Patel wrote in her letter that there had been a “number of reports about my actions and I am sorry that these have served as a distraction.”
May accepted Patel’s resignation, replying in a letter that “the UK and Israel are close allies, and it is right that we should work closely together. But that must be done formally.”
Patel had apologized on Monday for holding 12 separate meetings during a family holiday to Israel in August, without notifying the Foreign Office or Downing Street in advance.
After a public reprimand from the prime minister, Patel left the UK on Tuesday for a three-day trip to Uganda, but returned on Wednesday at May’s request.
In Israel, opposition leader Isaac Herzog called Patel’s resignation a “great loss” for both Israel and Britain.
“She is a wonderful political leader who served the people with passion and honor,” Herzog told the Times of Israel on the sidelines of an event held by the British, Israel and Commonwealth Association marking the Balfour Declaration centenary. “I had the great pleasure of meeting her on many occasions and saw her dedication. It is a great loss for Israel and also for the people of the UK.”
British Ambassador to Israel David Quarry, at the same event, declined to comment on the resignation.

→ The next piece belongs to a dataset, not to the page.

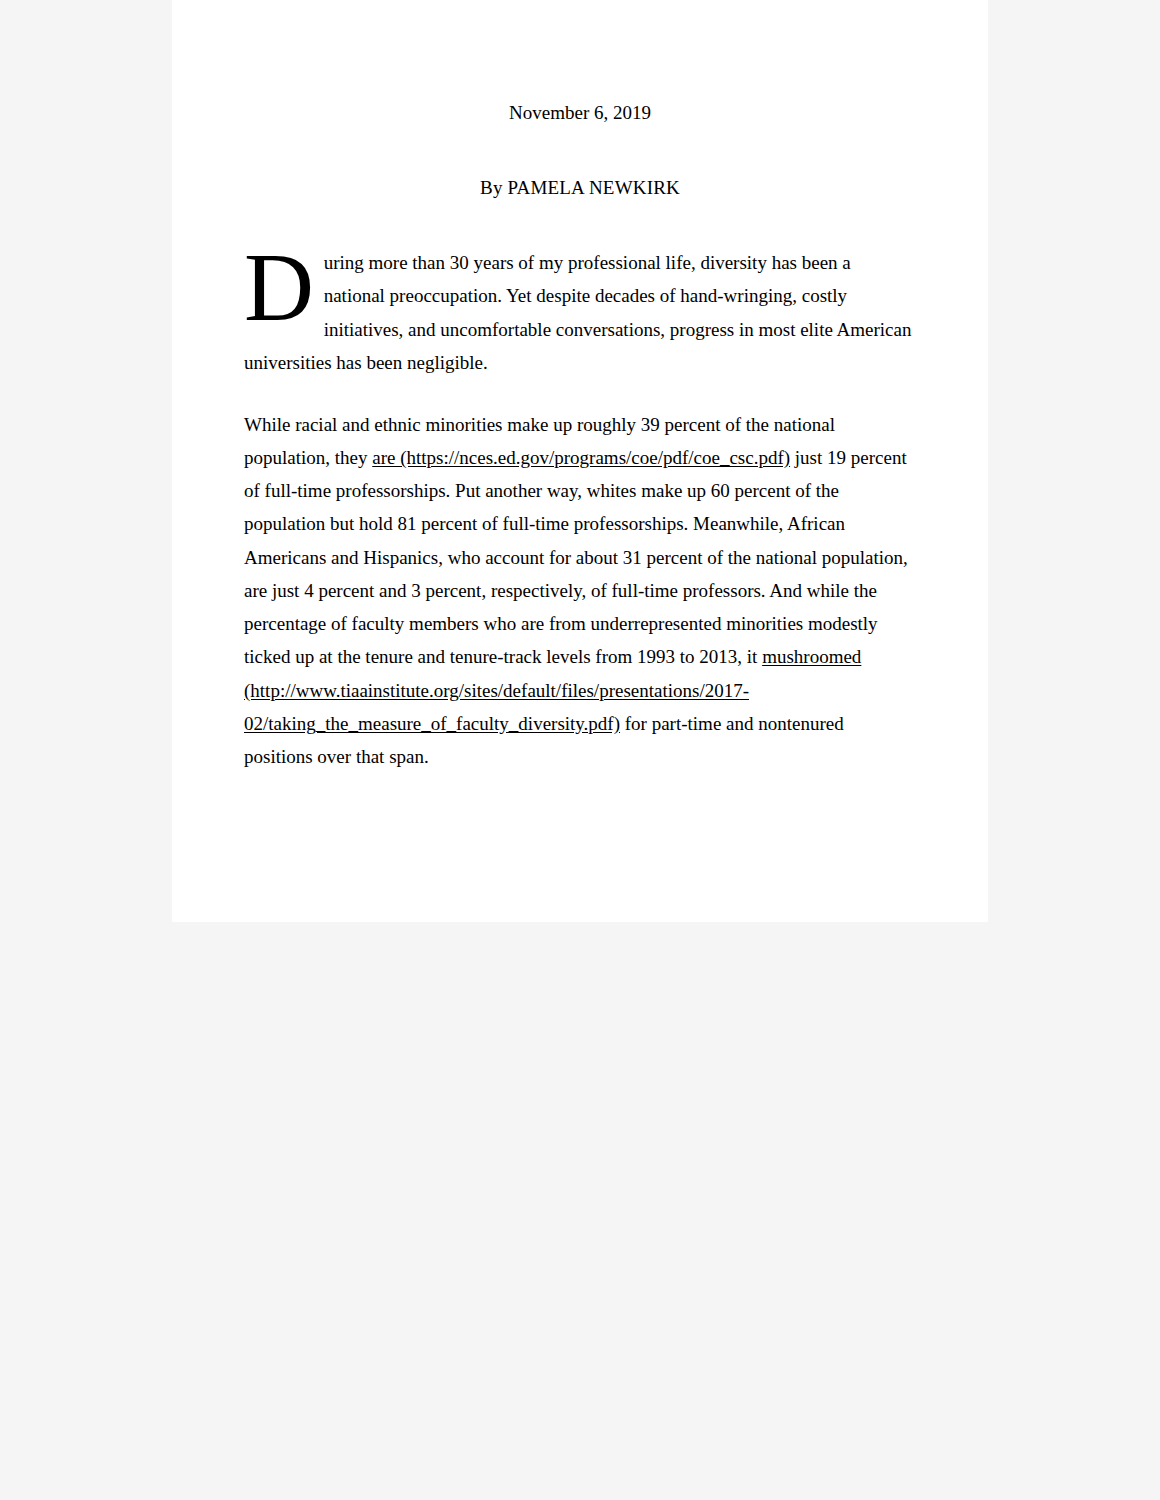November 6, 2019
By PAMELA NEWKIRK
During more than 30 years of my professional life, diversity has been a national preoccupation. Yet despite decades of hand-wringing, costly initiatives, and uncomfortable conversations, progress in most elite American universities has been negligible.
While racial and ethnic minorities make up roughly 39 percent of the national population, they are (https://nces.ed.gov/programs/coe/pdf/coe_csc.pdf) just 19 percent of full-time professorships. Put another way, whites make up 60 percent of the population but hold 81 percent of full-time professorships. Meanwhile, African Americans and Hispanics, who account for about 31 percent of the national population, are just 4 percent and 3 percent, respectively, of full-time professors. And while the percentage of faculty members who are from underrepresented minorities modestly ticked up at the tenure and tenure-track levels from 1993 to 2013, it mushroomed (http://www.tiaainstitute.org/sites/default/files/presentations/2017-02/taking_the_measure_of_faculty_diversity.pdf) for part-time and nontenured positions over that span.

Sir Eric Pickles, a former minister, ex-chairman of the governing Conservative Party and the current head of Conservative Friends of Israel, suggested the meetings would not have caused such a stir if a country other than Israel had been involved. “I cannot imagine there would be this kind of fuss if she had met various people of influence in Belgium, if that is not a contradiction in terms,” said Pickles.
Patel is a prominent Brexit supporter, and some Conservative MPs had pressed for a replacement that would maintain the political — and gender — balance.

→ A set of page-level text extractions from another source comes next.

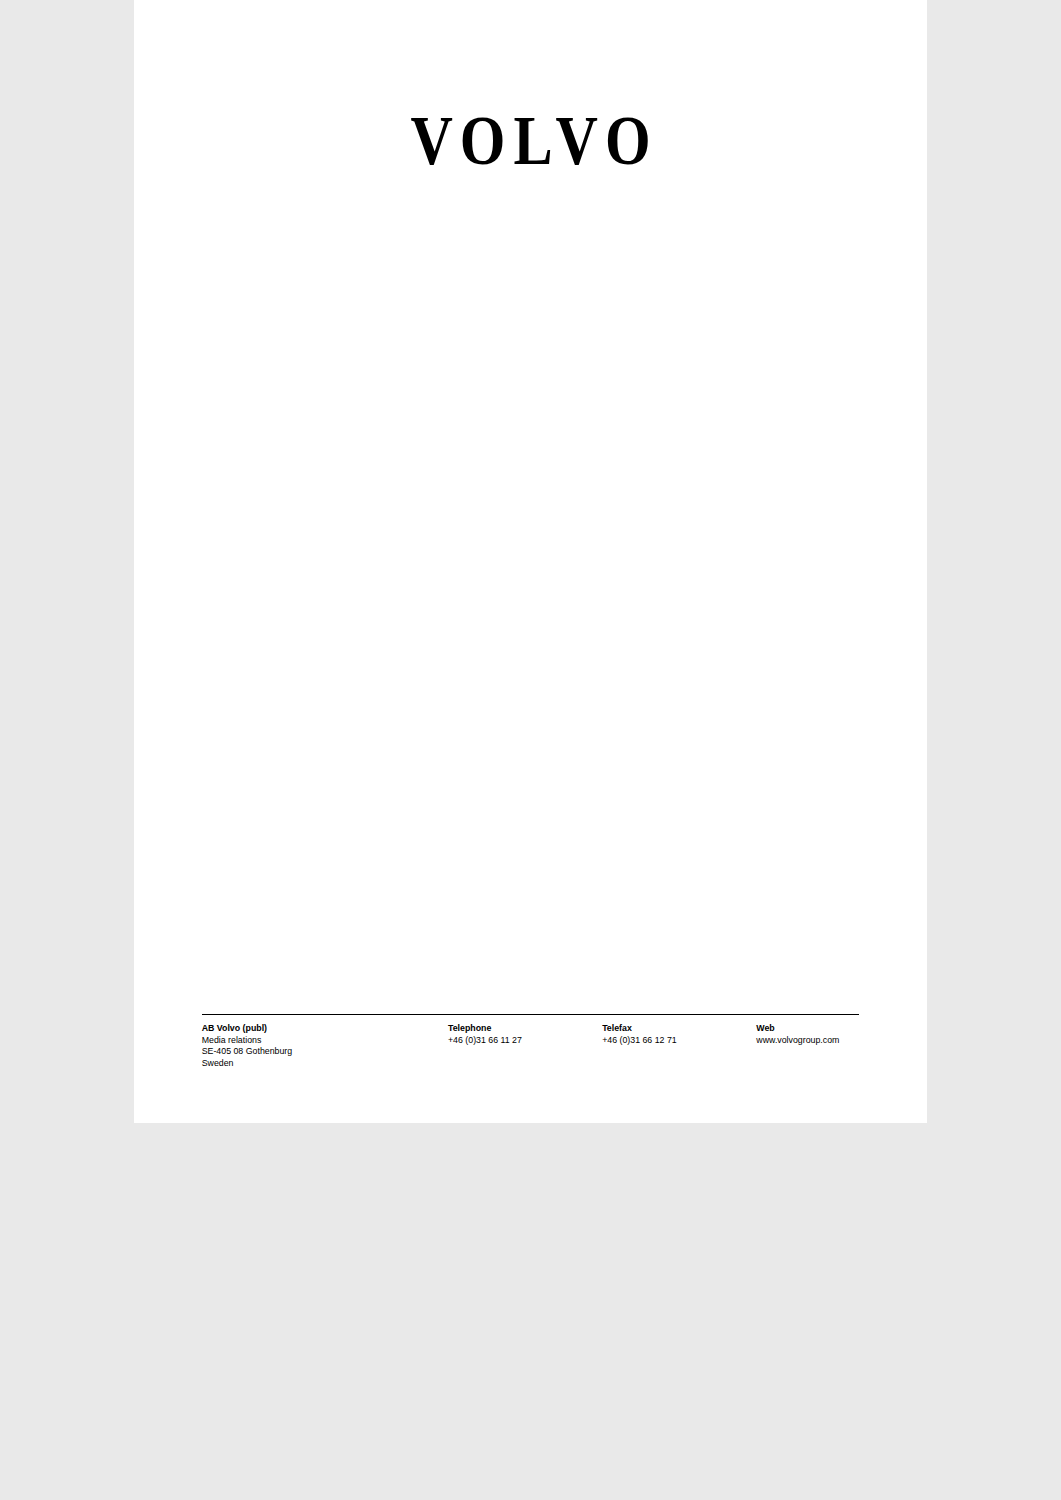VOLVO
AB Volvo (publ)
Media relations
SE-405 08 Gothenburg
Sweden
Telephone
+46 (0)31 66 11 27
Telefax
+46 (0)31 66 12 71
Web
www.volvogroup.com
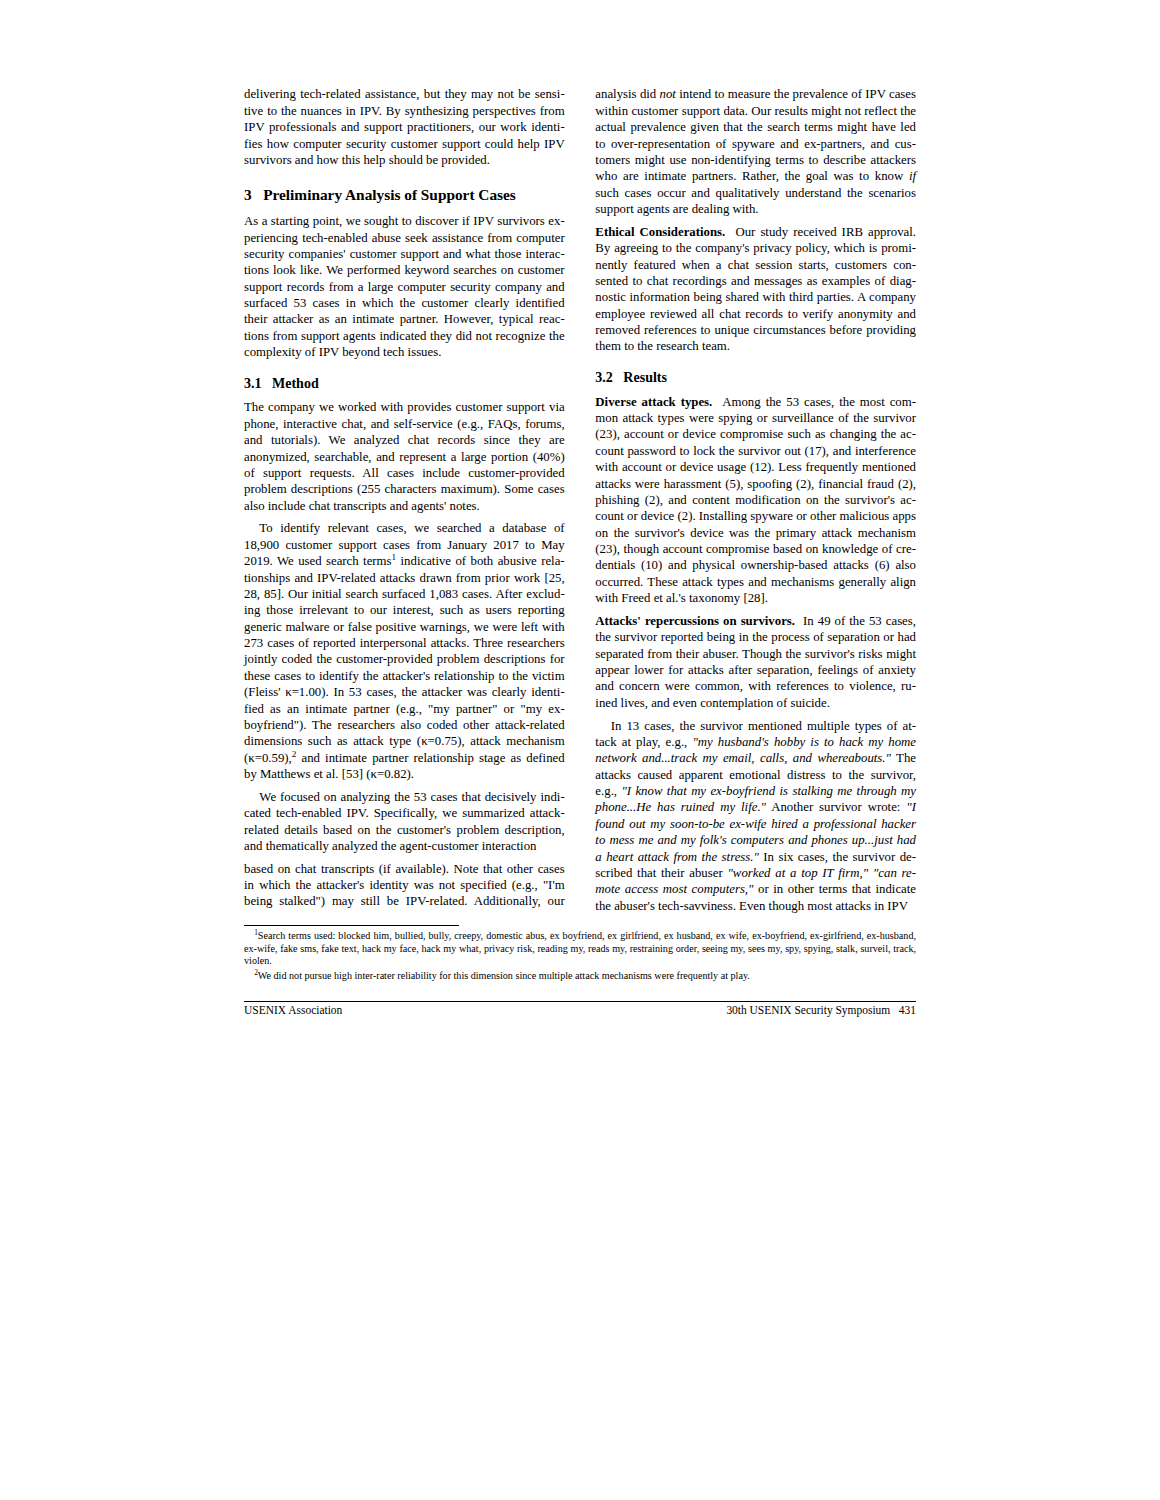delivering tech-related assistance, but they may not be sensitive to the nuances in IPV. By synthesizing perspectives from IPV professionals and support practitioners, our work identifies how computer security customer support could help IPV survivors and how this help should be provided.
3 Preliminary Analysis of Support Cases
As a starting point, we sought to discover if IPV survivors experiencing tech-enabled abuse seek assistance from computer security companies' customer support and what those interactions look like. We performed keyword searches on customer support records from a large computer security company and surfaced 53 cases in which the customer clearly identified their attacker as an intimate partner. However, typical reactions from support agents indicated they did not recognize the complexity of IPV beyond tech issues.
3.1 Method
The company we worked with provides customer support via phone, interactive chat, and self-service (e.g., FAQs, forums, and tutorials). We analyzed chat records since they are anonymized, searchable, and represent a large portion (40%) of support requests. All cases include customer-provided problem descriptions (255 characters maximum). Some cases also include chat transcripts and agents' notes.
To identify relevant cases, we searched a database of 18,900 customer support cases from January 2017 to May 2019. We used search terms1 indicative of both abusive relationships and IPV-related attacks drawn from prior work [25, 28, 85]. Our initial search surfaced 1,083 cases. After excluding those irrelevant to our interest, such as users reporting generic malware or false positive warnings, we were left with 273 cases of reported interpersonal attacks. Three researchers jointly coded the customer-provided problem descriptions for these cases to identify the attacker's relationship to the victim (Fleiss' κ=1.00). In 53 cases, the attacker was clearly identified as an intimate partner (e.g., "my partner" or "my ex-boyfriend"). The researchers also coded other attack-related dimensions such as attack type (κ=0.75), attack mechanism (κ=0.59),2 and intimate partner relationship stage as defined by Matthews et al. [53] (κ=0.82).
We focused on analyzing the 53 cases that decisively indicated tech-enabled IPV. Specifically, we summarized attack-related details based on the customer's problem description, and thematically analyzed the agent-customer interaction
based on chat transcripts (if available). Note that other cases in which the attacker's identity was not specified (e.g., "I'm being stalked") may still be IPV-related. Additionally, our analysis did not intend to measure the prevalence of IPV cases within customer support data. Our results might not reflect the actual prevalence given that the search terms might have led to over-representation of spyware and ex-partners, and customers might use non-identifying terms to describe attackers who are intimate partners. Rather, the goal was to know if such cases occur and qualitatively understand the scenarios support agents are dealing with.
Ethical Considerations. Our study received IRB approval. By agreeing to the company's privacy policy, which is prominently featured when a chat session starts, customers consented to chat recordings and messages as examples of diagnostic information being shared with third parties. A company employee reviewed all chat records to verify anonymity and removed references to unique circumstances before providing them to the research team.
3.2 Results
Diverse attack types. Among the 53 cases, the most common attack types were spying or surveillance of the survivor (23), account or device compromise such as changing the account password to lock the survivor out (17), and interference with account or device usage (12). Less frequently mentioned attacks were harassment (5), spoofing (2), financial fraud (2), phishing (2), and content modification on the survivor's account or device (2). Installing spyware or other malicious apps on the survivor's device was the primary attack mechanism (23), though account compromise based on knowledge of credentials (10) and physical ownership-based attacks (6) also occurred. These attack types and mechanisms generally align with Freed et al.'s taxonomy [28].
Attacks' repercussions on survivors. In 49 of the 53 cases, the survivor reported being in the process of separation or had separated from their abuser. Though the survivor's risks might appear lower for attacks after separation, feelings of anxiety and concern were common, with references to violence, ruined lives, and even contemplation of suicide.
In 13 cases, the survivor mentioned multiple types of attack at play, e.g., "my husband's hobby is to hack my home network and...track my email, calls, and whereabouts." The attacks caused apparent emotional distress to the survivor, e.g., "I know that my ex-boyfriend is stalking me through my phone...He has ruined my life." Another survivor wrote: "I found out my soon-to-be ex-wife hired a professional hacker to mess me and my folk's computers and phones up...just had a heart attack from the stress." In six cases, the survivor described that their abuser "worked at a top IT firm," "can remote access most computers," or in other terms that indicate the abuser's tech-savviness. Even though most attacks in IPV
1Search terms used: blocked him, bullied, bully, creepy, domestic abus, ex boyfriend, ex girlfriend, ex husband, ex wife, ex-boyfriend, ex-girlfriend, ex-husband, ex-wife, fake sms, fake text, hack my face, hack my what, privacy risk, reading my, reads my, restraining order, seeing my, sees my, spy, spying, stalk, surveil, track, violen.
2We did not pursue high inter-rater reliability for this dimension since multiple attack mechanisms were frequently at play.
USENIX Association
30th USENIX Security Symposium 431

Mordaunt had initially been tipped to replace Michael Fallon as defense secretary when he quit on November 1 following allegations of sexual harassment, but that job went to one of May’s close aides, Gavin Williamson.
“The Queen has been pleased to approve the appointment of Penny Mordaunt MP as secretary of state for international development,” a statement from Downing Street said.

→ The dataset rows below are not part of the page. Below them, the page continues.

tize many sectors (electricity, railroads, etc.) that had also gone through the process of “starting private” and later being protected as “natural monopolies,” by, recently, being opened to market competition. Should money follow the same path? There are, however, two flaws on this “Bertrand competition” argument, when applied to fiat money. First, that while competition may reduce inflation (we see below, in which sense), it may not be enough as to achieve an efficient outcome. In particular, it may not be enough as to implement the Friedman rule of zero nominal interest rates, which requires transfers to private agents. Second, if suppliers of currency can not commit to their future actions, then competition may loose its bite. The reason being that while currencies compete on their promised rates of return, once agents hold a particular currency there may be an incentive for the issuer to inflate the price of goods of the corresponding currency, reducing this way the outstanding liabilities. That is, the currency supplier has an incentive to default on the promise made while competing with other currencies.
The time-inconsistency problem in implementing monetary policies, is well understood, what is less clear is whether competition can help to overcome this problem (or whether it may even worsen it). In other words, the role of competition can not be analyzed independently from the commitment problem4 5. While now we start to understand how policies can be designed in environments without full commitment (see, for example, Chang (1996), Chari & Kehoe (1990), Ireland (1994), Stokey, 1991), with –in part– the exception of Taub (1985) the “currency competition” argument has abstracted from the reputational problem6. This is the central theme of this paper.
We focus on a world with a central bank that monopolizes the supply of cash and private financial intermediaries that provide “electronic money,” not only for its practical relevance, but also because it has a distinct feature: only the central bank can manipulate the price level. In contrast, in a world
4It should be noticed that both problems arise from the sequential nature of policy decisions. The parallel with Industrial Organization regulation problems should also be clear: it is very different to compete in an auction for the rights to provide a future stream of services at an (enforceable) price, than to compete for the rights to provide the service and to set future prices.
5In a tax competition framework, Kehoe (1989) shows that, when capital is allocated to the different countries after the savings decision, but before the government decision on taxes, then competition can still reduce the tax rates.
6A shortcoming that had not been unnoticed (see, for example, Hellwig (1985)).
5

Mordaunt, a 44-year-old Royal Navy reservist, is the MP for the English naval town of Portsmouth, and served as a junior defense minister before becoming minister for disabled people last year.
Elected in 2010 after a career in business and media, including as head of foreign press for George W. Bush’s 2000 presidential campaign, Mordaunt has cut a rather different path from many of her fellow MPs.
She took part in a celebrity television diving show in 2014, giving her appearance fee to a local swimming pool.
She also delivered a bizarre speech in the House of Commons in 2013 about Easter and poultry, reportedly a response to a bet by navy colleagues to use the word “cock” as many times as she could in parliament.
Prominent Brexit supporter and Conservative MP Jacob Rees-Mogg had earlier called for a replacement for Patel who was enthusiastic about leaving the European Union.
“As long as it’s somebody who has accepted that Brexit is happening and will support it properly… I don’t think there will be a problem,” he told the BBC.
But leading pro-European lawmaker Chuka Umunna, of the opposition Labour party, tweeted: “This is the same minister who falsely claimed Turkey was about to join the EU (during the referendum). Words fail me.”